Common analytical approaches include RFM analysis, which assigns a score to each customer on three dimensions: recency, frequency, and monetary value. This provides a powerful demonstration of customer value and loyalty and allows for targeted marketing. for example, laxideThe RFM segments are “Loyal Customers,” “Champions,” “Can’t Lose Them,” “Prospective Customers,” “Hibernating,” “New Customers,” and “Sleeping.”
Cohort analysis, on the other hand, groups customers based on a shared experience, such as month of first purchase or month of sign-up. This helps you understand how retention and lifetime value change over time. Additionally, a behavioral approach segments customers based on how they interact with your brand, including browsing patterns, email engagement, and product preferences.
Develop clear segment profiles and goals
Once your segments are identified, you can translate them into clear marketing strategies. The key segmentation approaches that underpin AI-enabled CRM are:
Demographic segmentation is the first major segmentation approach that underpins AI-enabled CRM. Group customers using attributes such as age, location, income, and gender. This data is basic, but provides important context.

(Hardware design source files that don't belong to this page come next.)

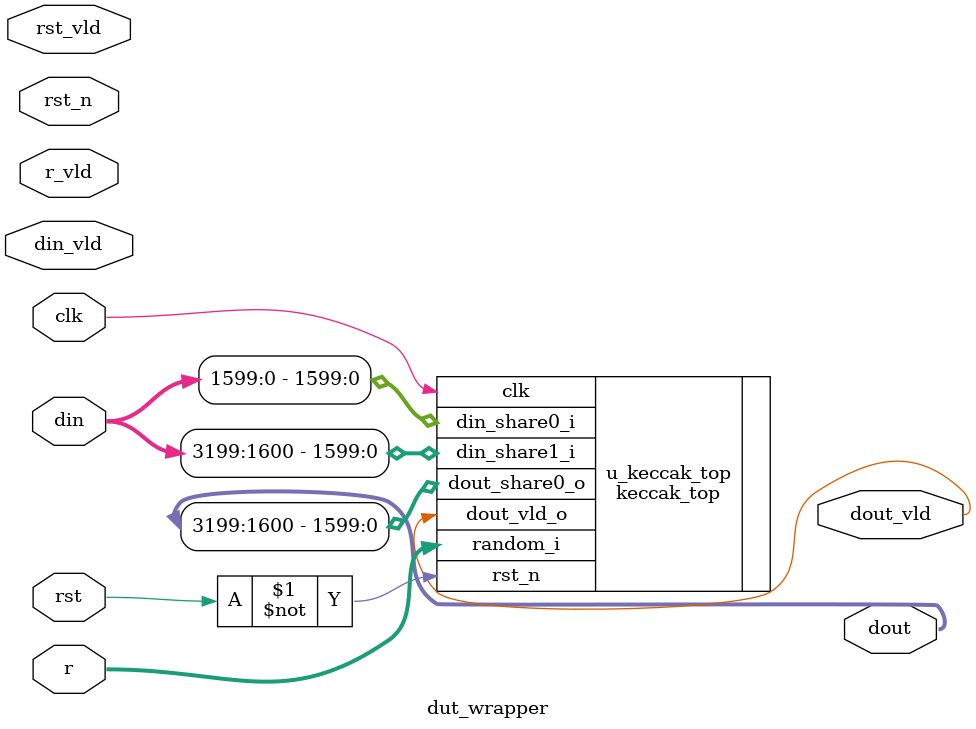
<source format=v>

module dut_wrapper(
    input  wire              clk,
    input  wire              rst,
    input  wire              rst_n,
    input  wire [     2-1:0] r,
    input  wire [2*1600-1:0] din,  // Input shares concatenateed to each other
    output wire [2*1600-1:0] dout,  // Output shares concatenateed to each other
    output wire              dout_vld,
    input  wire              din_vld,
    input  wire              r_vld,
    input  wire              rst_vld
);
  


  keccak_top u_keccak_top(
    .clk            (clk),
    .rst_n          (~rst),
    .random_i       (r[2-1:0]),
    .din_share0_i   (din[1600-1:0]),
    .din_share1_i   (din[3200-1:1600]),
    .dout_share0_o  (dout[1600-1:0]),
    .dout_share0_o  (dout[3200-1:1600]),
    .dout_vld_o     (dout_vld)
  );

endmodule
</source>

Psychographic segmentation focuses on your customers’ values, interests, and lifestyle. This approach is especially effective for brand storytelling and loyalty messaging. Behavioral segmentation is also based on how customers interact with your brand, making it one of the most effective tools for improving retention. Common behavioral segments include loyal subscribers, repeat customers, high-value customers, and at-risk customers.
Predictive segmentation, which uses historical data to predict future behavior, and preference-based segmentation, which focuses on how customers choose to interact with a brand, are two further approaches.
Segmentation is only valuable if each segment has a defined role and purpose within your CRM strategy. These typically include conversion, retention, loyalty, driving second purchases, and re-engagement.
Incorporate segmentation into your decisions and strategy
Segmentation should shape marketing decisions across your organization, not just your CRM campaigns. The value of segmentation really increases when it is incorporated into broader marketing plans that inform campaign targeting, content development, product recommendations, channel selection, and more. An AI-powered CRM platform can operationalize this by dynamically choosing what content to display, which products to recommend, and which channels to use.
For more and more companies, CRM is of A platform for modern marketing. This enables powerful, automated, and personalized marketing communications at scale. The application of AI will enable CRM to better understand consumers and become even more valuable as a strategic marketing tool. But like any martech, a platform is only as good as the data it provides and how you use the technology to fuel your marketing strategy.